We are processing messages that comes in periodically. We use codahale dropwizard metrics' "Timer" for measuring the time it takes to process them.
I found someone had the same issue here:
"problem with exponentially decaying reservoir is that if no new data comes in, it will keep on giving the same numbers all the times. For example, let say you update a timer with 5 and 7 (then don't put anything at all) , then no matter when you see (even after x hours), timer will still show the average to be 6 which is not representative of last 5 mins by any means.
so, it works only if data is arriving all the time."
As you can see with the dark blue line:
But there's no suggestion to solve it. And they say it's not going to be implemented: https://github.com/dropwizard/metrics/issues/399
How can I reset these timers properly or how should I visualize it so it's not confusing?
Note: It is too long for comment.
Using the SlidingTimeWindowReservoir
will cover most of the use-cases.
But as pointed out in this comment there could be a problem depending on the number of events:
it keeps all the measurements in the window in-memory which becomes unacceptable at large number of events
Could we do better? Let's continue searching. If we are lucky we will find this blog post. It describes exactly your kind of problem. There is a link to their simple dirty solution. Also a suggestion for using HdrHistogram.
Also on the metrics mailing list there are several messages about exactly this problem.

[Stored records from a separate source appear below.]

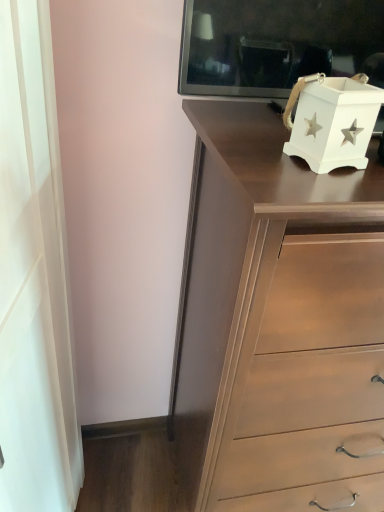
Image resolution: width=384 pixels, height=512 pixels. Describe the element at coordinates (34, 276) in the screenshot. I see `white matte curtain at left` at that location.

The width and height of the screenshot is (384, 512). Describe the element at coordinates (332, 120) in the screenshot. I see `white matte box at upper right` at that location.

Where is `white matte curtain at left`? The width and height of the screenshot is (384, 512). white matte curtain at left is located at coordinates (34, 276).

Is matte brown chest of drawers at center oriented towards white matte box at upper right?

No, matte brown chest of drawers at center is not aimed at white matte box at upper right.

How different are the orientations of matte brown chest of drawers at center and white matte box at upper right in degrees?

They differ by 8.38 degrees in their facing directions.

Considering the sizes of matte brown chest of drawers at center and white matte box at upper right in the image, is matte brown chest of drawers at center wider or thinner than white matte box at upper right?

Clearly, matte brown chest of drawers at center has more width compared to white matte box at upper right.

Which is behind, matte brown chest of drawers at center or white matte box at upper right?

white matte box at upper right is further away from the camera.

Considering the relative sizes of white matte box at upper right and white matte curtain at left in the image provided, is white matte box at upper right thinner than white matte curtain at left?

No.

Is white matte box at upper right bigger than white matte curtain at left?

No, white matte box at upper right is not bigger than white matte curtain at left.

Is white matte box at upper right taller than white matte curtain at left?

No, white matte box at upper right is not taller than white matte curtain at left.

In the scene shown: Could you tell me if white matte box at upper right is facing white matte curtain at left?

No, white matte box at upper right does not turn towards white matte curtain at left.

How different are the orientations of matte brown chest of drawers at center and white matte curtain at left in degrees?

77.4 degrees.

Between matte brown chest of drawers at center and white matte curtain at left, which one is positioned behind?

white matte curtain at left.

Is point (254, 120) more distant than point (55, 390)?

For example and point to Marshall Pierce/hdrhistogram-metrics-reservoir. What is HdrHistogram
and why use it to measure latencies check the project description.
And finally after some more digging you could find also vladimir-bukhtoyarov/metrics-core-hdr
project. It's using HdrHistogram
also.
So there are two similar libraries that use the same data structure and claim to solve the problem case you have hit.